HOW TO COMPLETE THIS TASK
Look through the listing below for the line with "pinky tip: (142, 152)" and the line with "middle dip: (488, 400)". Copy both, along with every line between them, exactly and with no pictures.

SOURCE DATA
§ §

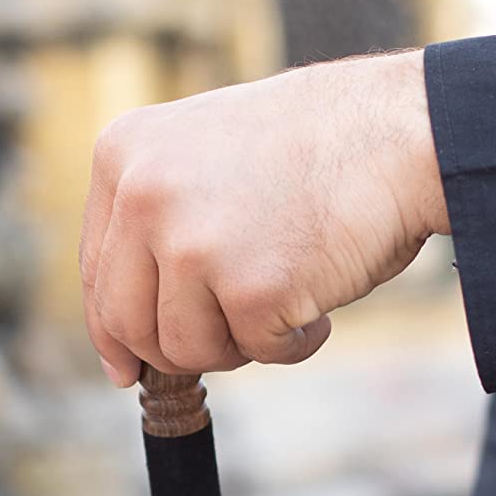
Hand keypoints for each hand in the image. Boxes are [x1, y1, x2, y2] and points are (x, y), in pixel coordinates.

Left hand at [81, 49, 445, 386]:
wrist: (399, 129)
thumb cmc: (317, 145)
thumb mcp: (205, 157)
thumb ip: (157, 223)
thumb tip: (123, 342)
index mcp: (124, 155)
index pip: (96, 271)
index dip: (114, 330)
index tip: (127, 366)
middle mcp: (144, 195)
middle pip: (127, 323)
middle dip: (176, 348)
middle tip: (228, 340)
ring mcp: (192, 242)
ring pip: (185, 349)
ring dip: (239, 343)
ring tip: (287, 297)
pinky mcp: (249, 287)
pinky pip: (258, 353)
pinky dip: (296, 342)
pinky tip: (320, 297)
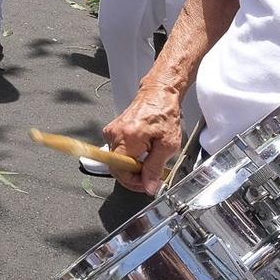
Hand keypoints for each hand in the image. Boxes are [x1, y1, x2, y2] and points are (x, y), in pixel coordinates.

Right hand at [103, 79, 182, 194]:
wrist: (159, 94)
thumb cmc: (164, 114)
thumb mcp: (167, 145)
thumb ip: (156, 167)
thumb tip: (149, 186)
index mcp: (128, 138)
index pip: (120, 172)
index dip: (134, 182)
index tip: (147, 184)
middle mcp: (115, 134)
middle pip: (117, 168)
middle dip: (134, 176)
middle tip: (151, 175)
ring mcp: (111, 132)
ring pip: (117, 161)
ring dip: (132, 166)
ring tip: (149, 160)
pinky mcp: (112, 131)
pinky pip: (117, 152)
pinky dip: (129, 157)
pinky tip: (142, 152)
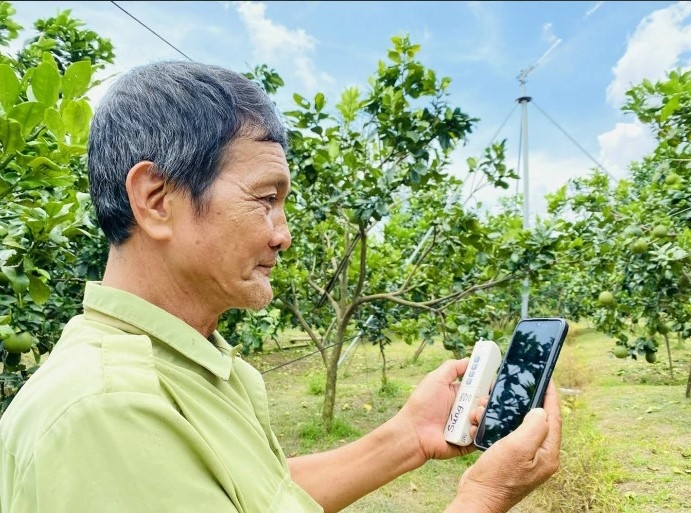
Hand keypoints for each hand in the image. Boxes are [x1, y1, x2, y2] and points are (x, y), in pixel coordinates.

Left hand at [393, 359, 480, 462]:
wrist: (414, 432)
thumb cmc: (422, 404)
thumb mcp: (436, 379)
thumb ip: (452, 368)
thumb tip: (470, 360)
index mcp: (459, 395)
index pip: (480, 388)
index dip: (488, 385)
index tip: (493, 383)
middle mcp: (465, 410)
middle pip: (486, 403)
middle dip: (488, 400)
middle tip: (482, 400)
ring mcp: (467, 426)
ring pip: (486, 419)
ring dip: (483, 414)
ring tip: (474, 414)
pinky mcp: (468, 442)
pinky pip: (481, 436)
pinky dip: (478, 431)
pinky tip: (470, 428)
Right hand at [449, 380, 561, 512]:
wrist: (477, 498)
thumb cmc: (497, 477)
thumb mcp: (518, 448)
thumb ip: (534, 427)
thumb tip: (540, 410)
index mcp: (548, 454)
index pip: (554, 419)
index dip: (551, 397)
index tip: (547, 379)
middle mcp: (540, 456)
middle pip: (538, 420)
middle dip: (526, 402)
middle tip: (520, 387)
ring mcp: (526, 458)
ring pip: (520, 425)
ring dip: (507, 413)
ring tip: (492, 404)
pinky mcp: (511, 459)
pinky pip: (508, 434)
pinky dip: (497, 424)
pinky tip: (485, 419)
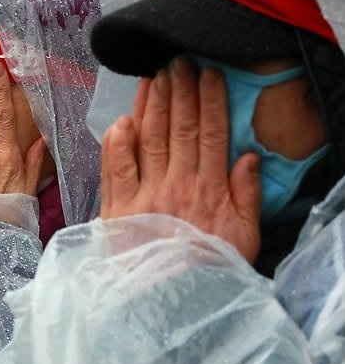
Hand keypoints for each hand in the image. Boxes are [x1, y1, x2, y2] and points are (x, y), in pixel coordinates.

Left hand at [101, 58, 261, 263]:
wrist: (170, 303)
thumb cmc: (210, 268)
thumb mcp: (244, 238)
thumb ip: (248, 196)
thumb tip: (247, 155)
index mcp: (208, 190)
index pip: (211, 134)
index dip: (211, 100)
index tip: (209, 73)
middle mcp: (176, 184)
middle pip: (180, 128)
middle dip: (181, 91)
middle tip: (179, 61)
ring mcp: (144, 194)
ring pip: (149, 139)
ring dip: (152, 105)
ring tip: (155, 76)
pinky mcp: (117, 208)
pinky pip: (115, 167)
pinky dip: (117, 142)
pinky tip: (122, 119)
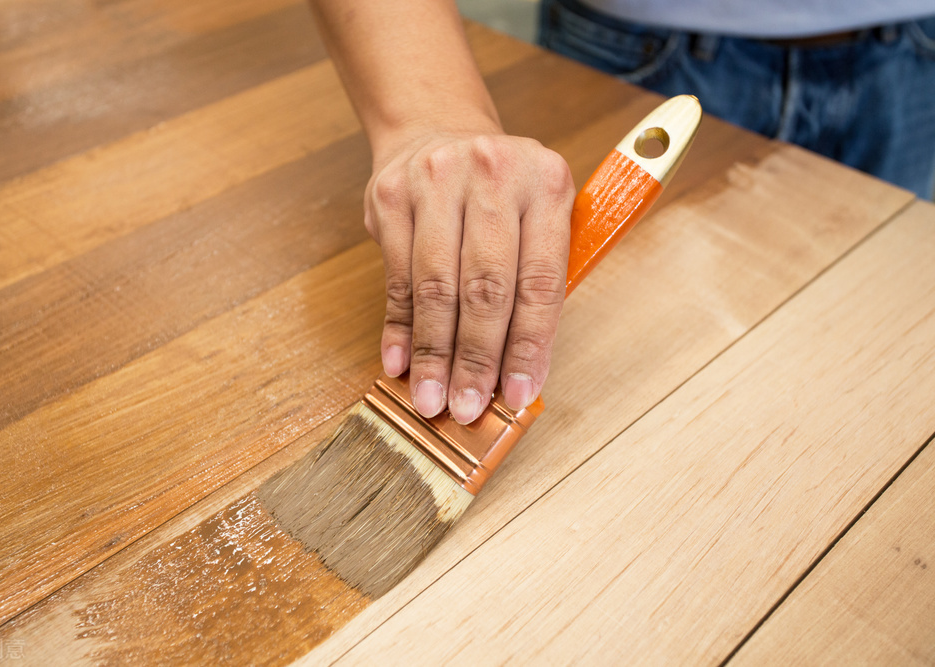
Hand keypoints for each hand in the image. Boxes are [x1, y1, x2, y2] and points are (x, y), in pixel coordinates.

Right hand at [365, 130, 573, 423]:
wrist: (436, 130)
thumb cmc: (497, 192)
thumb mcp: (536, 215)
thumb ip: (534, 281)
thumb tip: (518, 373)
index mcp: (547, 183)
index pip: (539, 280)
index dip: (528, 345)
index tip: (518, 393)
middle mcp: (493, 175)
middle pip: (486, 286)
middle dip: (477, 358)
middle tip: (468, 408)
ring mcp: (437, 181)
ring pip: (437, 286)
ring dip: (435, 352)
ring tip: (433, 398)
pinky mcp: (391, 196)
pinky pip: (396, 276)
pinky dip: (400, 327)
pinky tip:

§ §

EXPECTED OUTPUT
pinky tip: (142, 152)
Hand keypoints for each hand in the image. Boxes are [x1, y1, x2, y2] and points are (x, y), in pixel coordinates.

Left hand at [393, 359, 480, 462]:
wrist: (414, 432)
thumb cmc: (422, 404)
thumb mcp: (436, 379)
thumb ip: (452, 368)
thumb tip: (470, 360)
index mcp: (459, 395)
index pip: (480, 388)
index dip: (488, 385)
index tip: (493, 383)
middle mcp: (465, 410)
middle pip: (486, 403)
middle dip: (488, 400)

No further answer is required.